Instructions to follow - Output the whole listing exactly, except for the pictures in it.

Given data -
------------------------------------
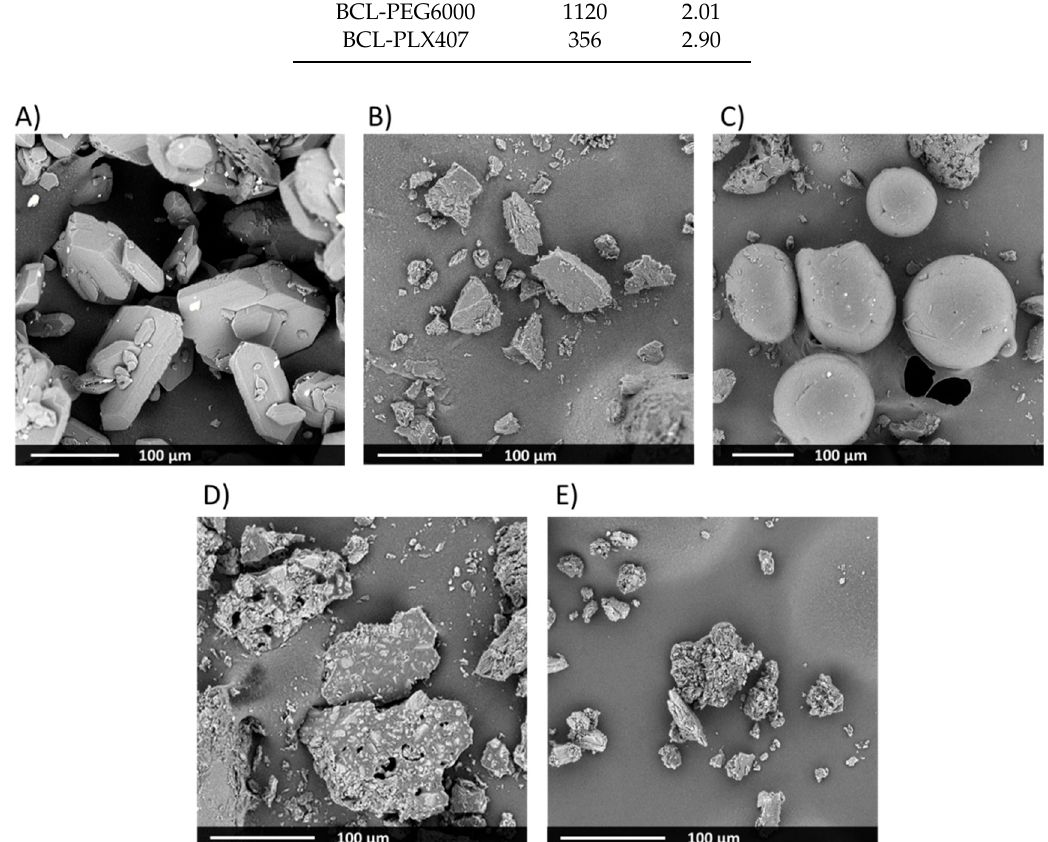
Figure 1. SEM image of raw bicalutamide ( A ), PEG6000 ( B ), PLX407 ( C ), BCL-PEG6000, ( D ) and BCL-PLX407 ( E ) solid dispersions.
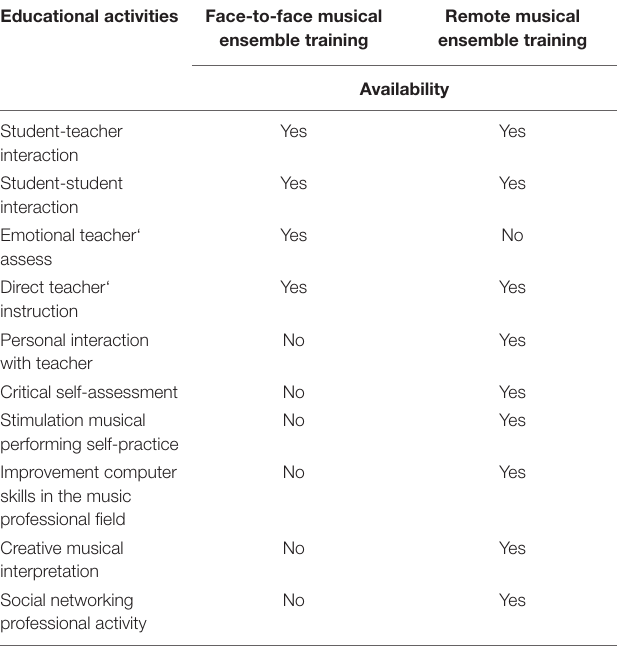
TABLE 8 | A comparison of traditional and online musical ensemble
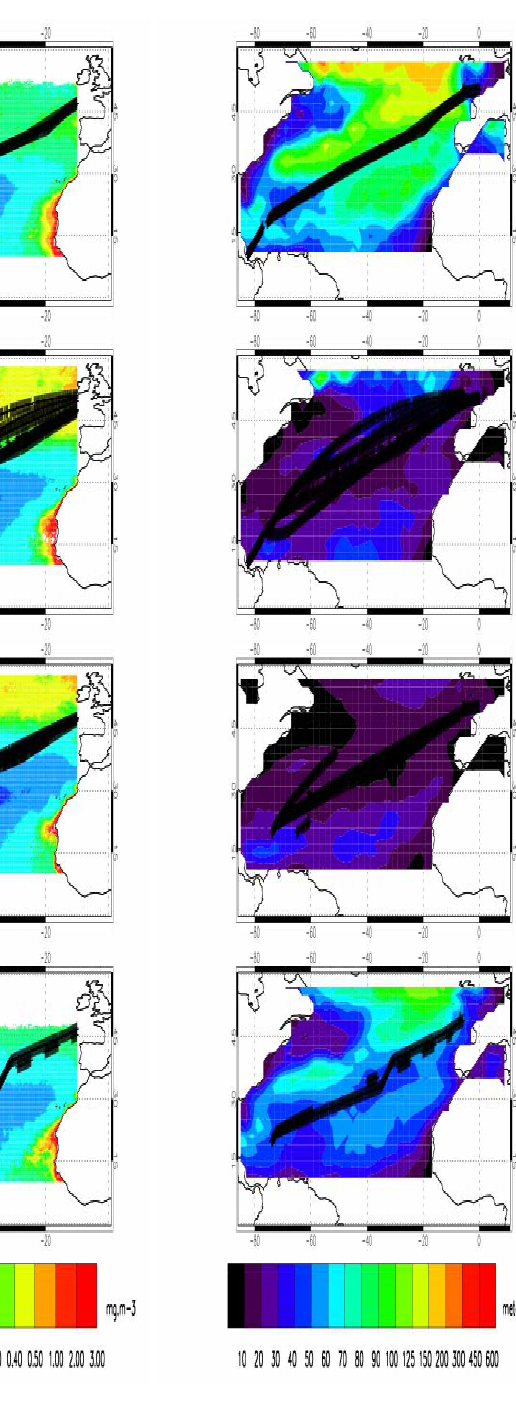
Fig. 1. Seasonal variations of the SST (left column), CHL (middle column) and MLD (right column) from winter (top row) to fall (bottom row). The tracks of in-situ pCO 2 measurements are shown on the figures in black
------------------------------------
Output of the task -
Figure 1. SEM image of raw bicalutamide ( A ), PEG6000 ( B ), PLX407 ( C ), BCL-PEG6000, ( D ) and BCL-PLX407 ( E ) solid dispersions.
TABLE 8 | A comparison of traditional and online musical ensemble
Fig. 1. Seasonal variations of the SST (left column), CHL (middle column) and MLD (right column) from winter (top row) to fall (bottom row). The tracks of in-situ pCO 2 measurements are shown on the figures in black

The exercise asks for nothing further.